One of our first stops was a breadfruit tree, the first I had ever seen. Temperatures on Pine Island never get very close to freezing, but due to the dryness, the very tropical tree has just barely managed to hang onto life. Steve doubts that it will ever bear fruit.

Not too far beyond that, we saw Steve's Ficus religiosa tree. The name derives from the belief that the Buddha meditated and found enlightenment beneath one. Already immense at age 15, it's the most vigorous-growing tree Steve has ever seen.

After the collector's items, we entered the the production area for the fruit stand. Passing big loquat trees, canistels, and black sapotes, we came upon rows and rows of mango trees. They are close-planted on mounds several feet above the surrounding level. There are many varieties. Steve pointed out the big Nam Doc Mai's that give him three crops a year.

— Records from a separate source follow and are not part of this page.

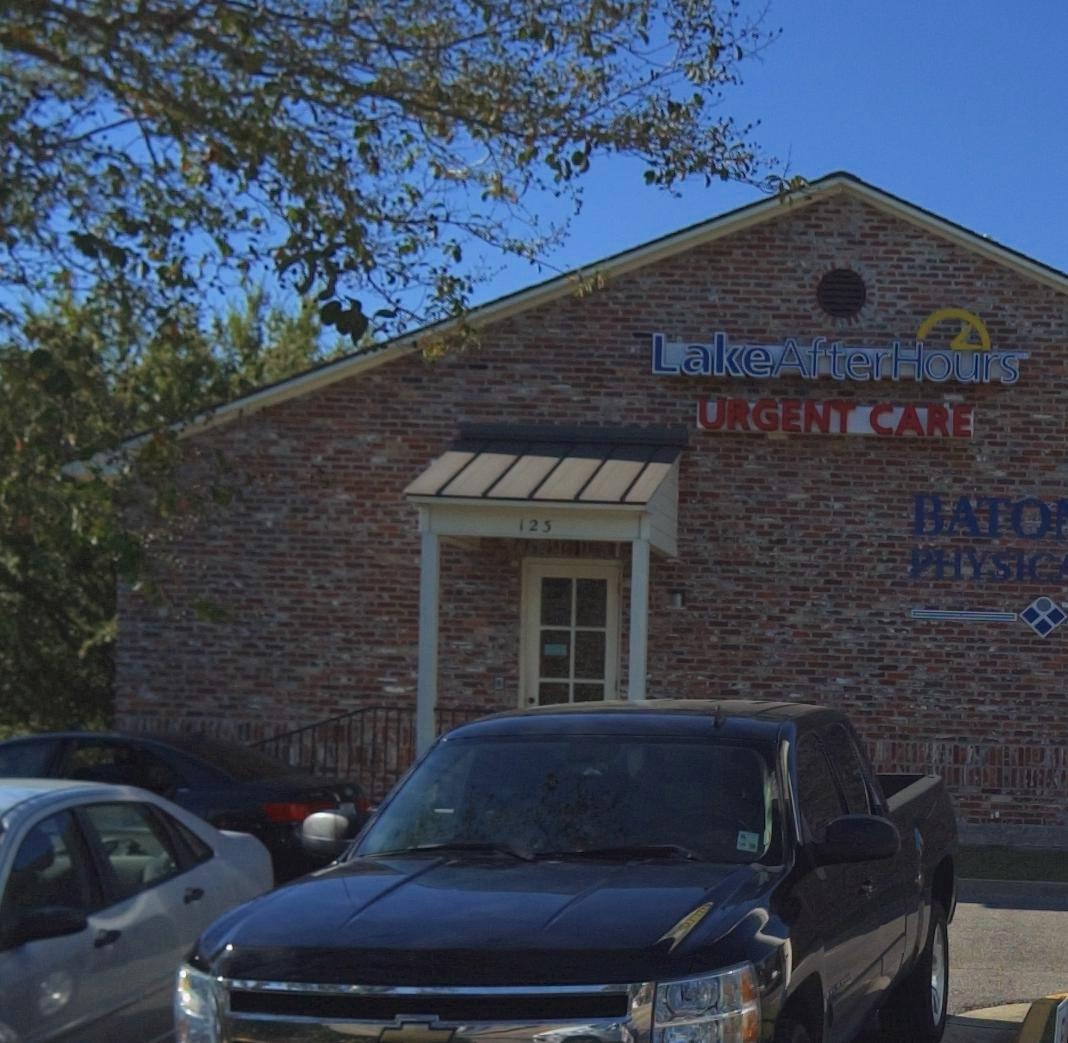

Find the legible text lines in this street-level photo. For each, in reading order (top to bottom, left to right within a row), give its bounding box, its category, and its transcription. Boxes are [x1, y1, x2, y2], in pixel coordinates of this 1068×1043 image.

[650, 330, 1021, 387] BusinessName: LakeAfterHours
[697, 396, 974, 440] BusinessName: URGENT CARE
[517, 516, 555, 536] StreetNumber: 123
[910, 488, 1053, 542] None: BATO
[907, 544, 1056, 586] None: PHYSIC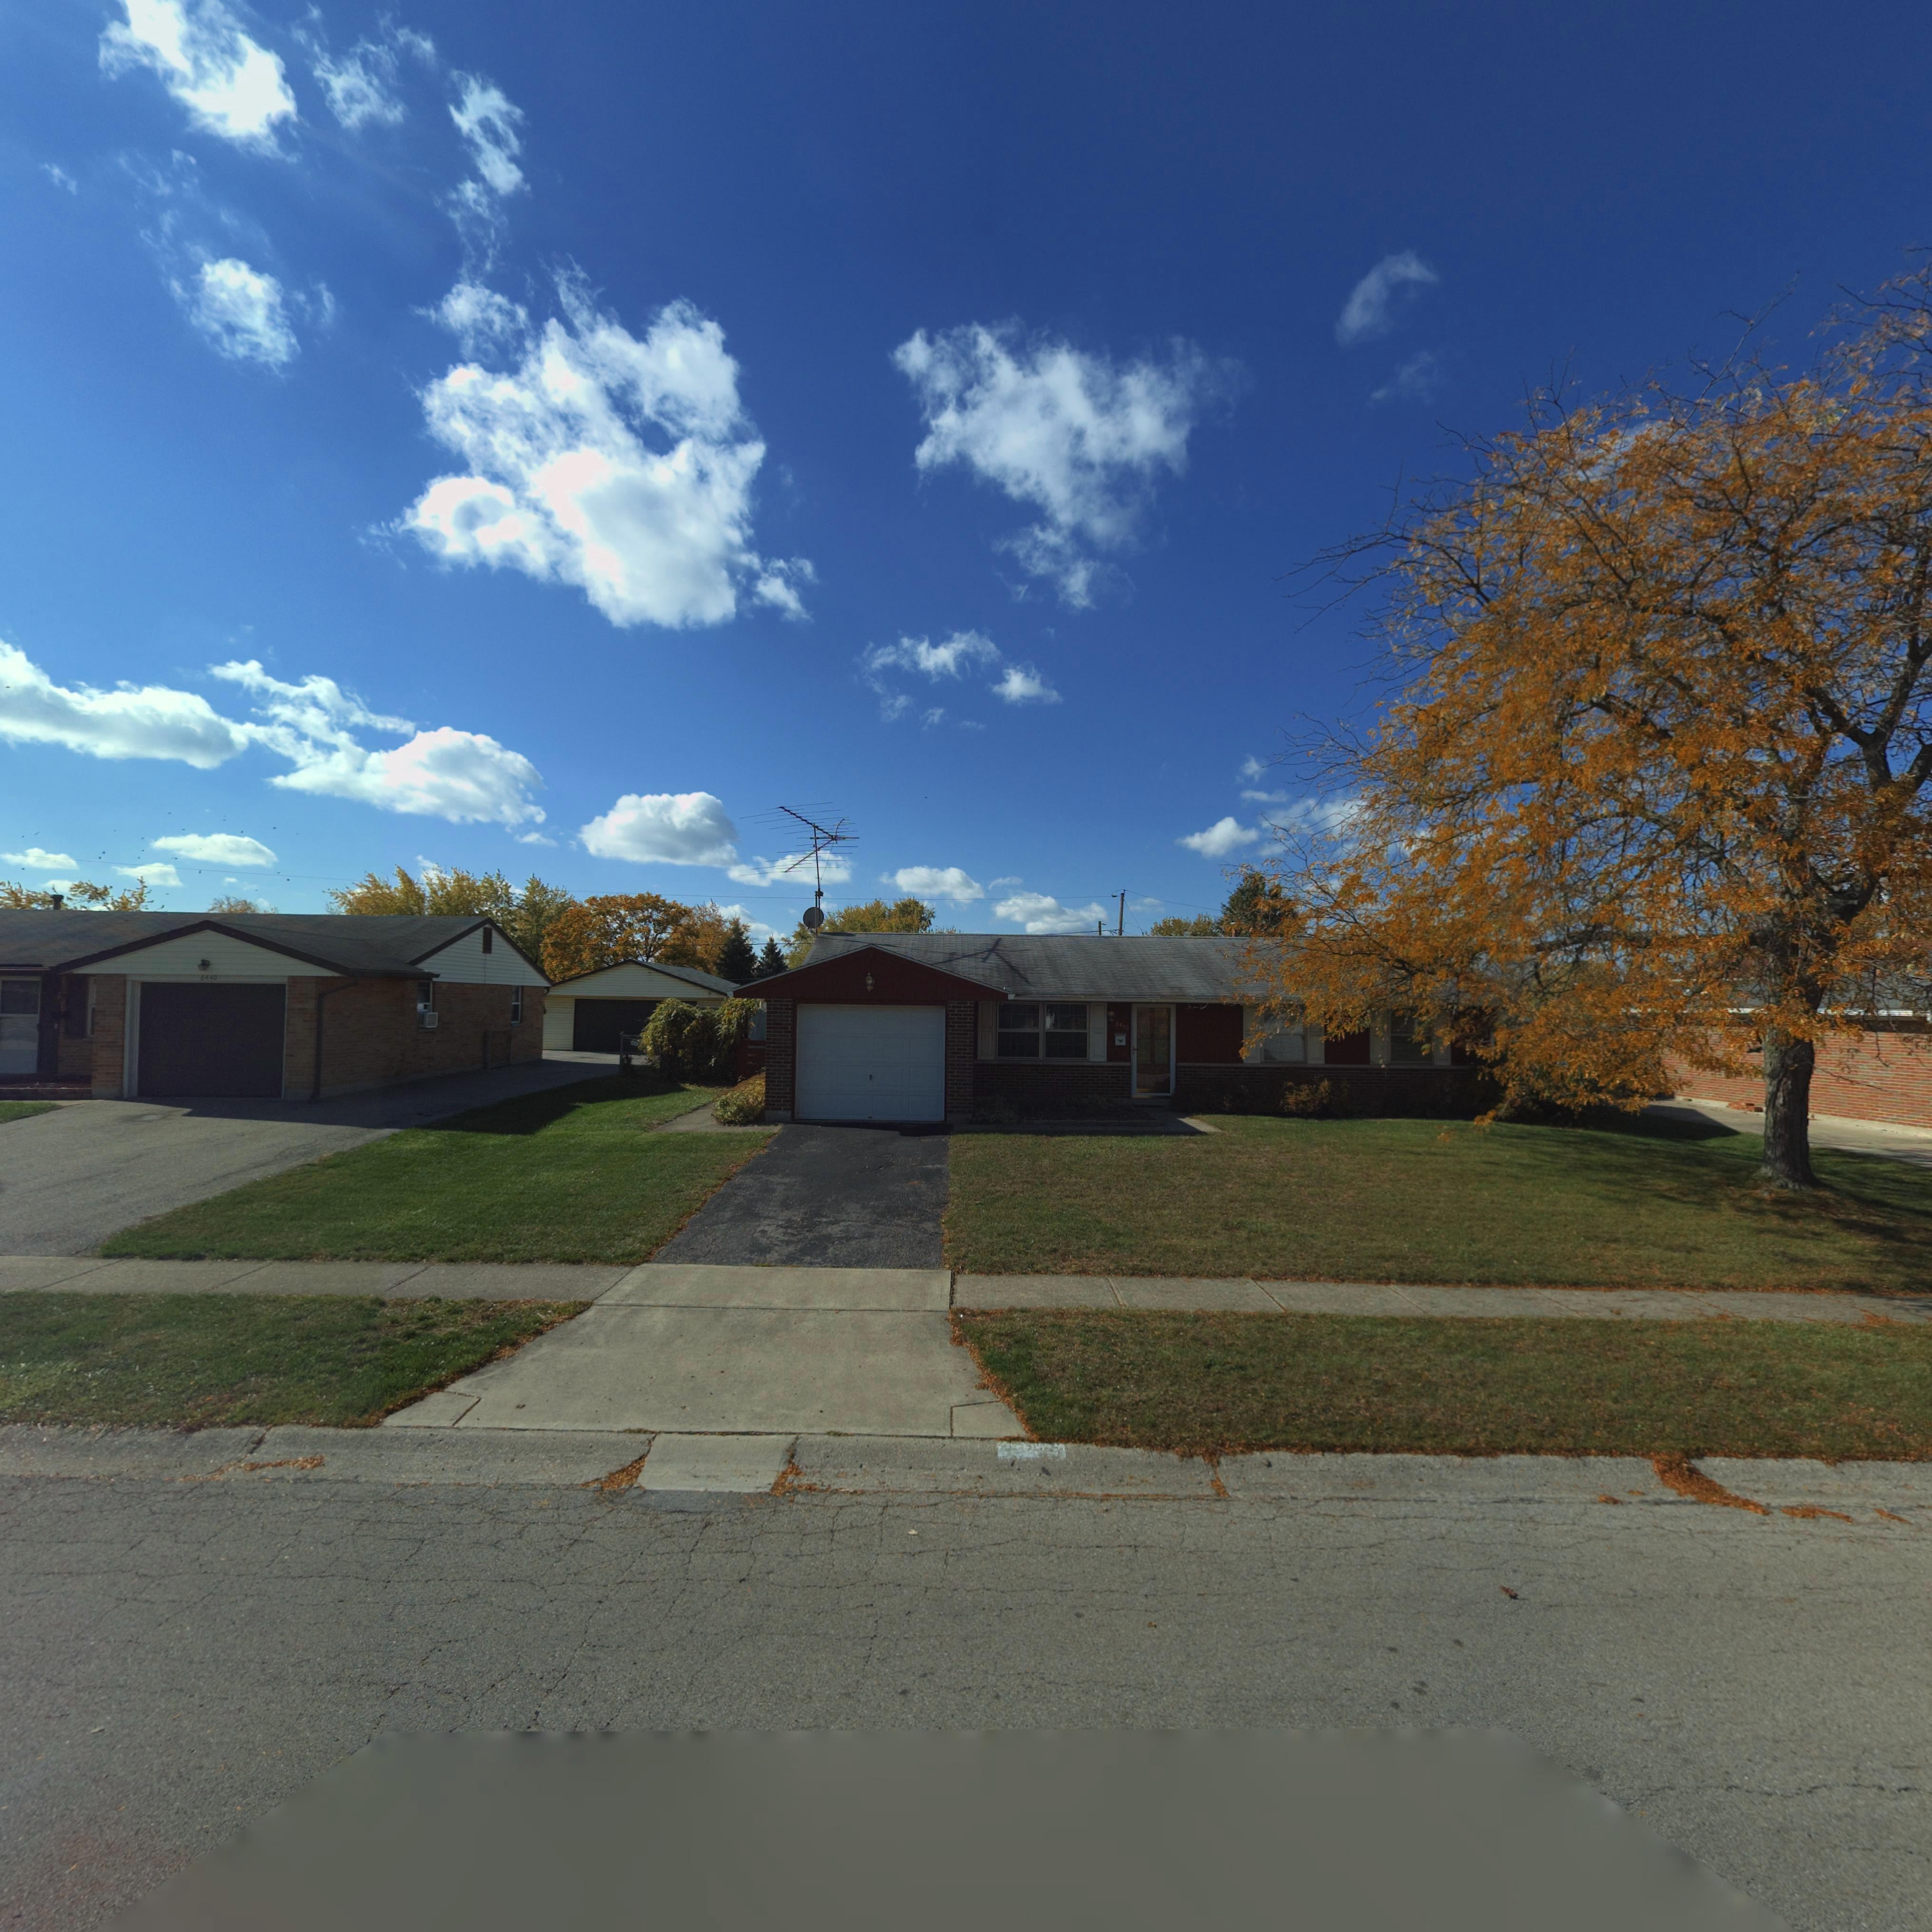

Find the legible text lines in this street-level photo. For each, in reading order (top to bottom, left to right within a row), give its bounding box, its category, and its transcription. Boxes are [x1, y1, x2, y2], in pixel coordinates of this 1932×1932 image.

[199, 974, 218, 981] StreetNumber: 6440
[1114, 1020, 1130, 1031] StreetNumber: 6430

Steve also grows fifteen varieties of avocados, on a large raised area. Later, at the far end of the multi-acre nursery, we saw the sapodillas that supply the fruit stand. Steve thinks the best varieties are Alano, Makok, and Silas Wood, as they are the most everbearing. Because they put so much energy into production, it's easier to control their size than with the one-crop-a-year varieties.

Most of the nursery is devoted to plant production. We saw many kinds of trees and many propagation methods. Most striking, I thought, were the rows of mature longan and lychee trees covered with air-layerings. There were literally hundreds of air-layered lychees in various stages of production. I shuddered to think about the cost that a mechanical failure of the misting system might bring. A lot can go wrong in the wholesale fruit tree business.

Steve explained some of the oddities of Pine Island horticulture. The lack of freezing temperatures is a huge asset, of course, but there are many challenges. Water is a major problem. Heavy rains can cause flooding during July, but the island is nearly a desert the rest of the year. The groundwater has salt content that fluctuates through the year, so Steve uses it very sparingly. His 5-gallon trees get by on just one quart of drip irrigation per day.

The tour ended with some fruit tasting at the stand and socializing. We bought some sapodillas at the stand, and some of Steve's special citrus fertilizer, then headed back north.

Even if you're not lucky enough to join a tour, a visit to Fruitscapes is an easy and worthwhile side trip from I-75 on your way to parts south.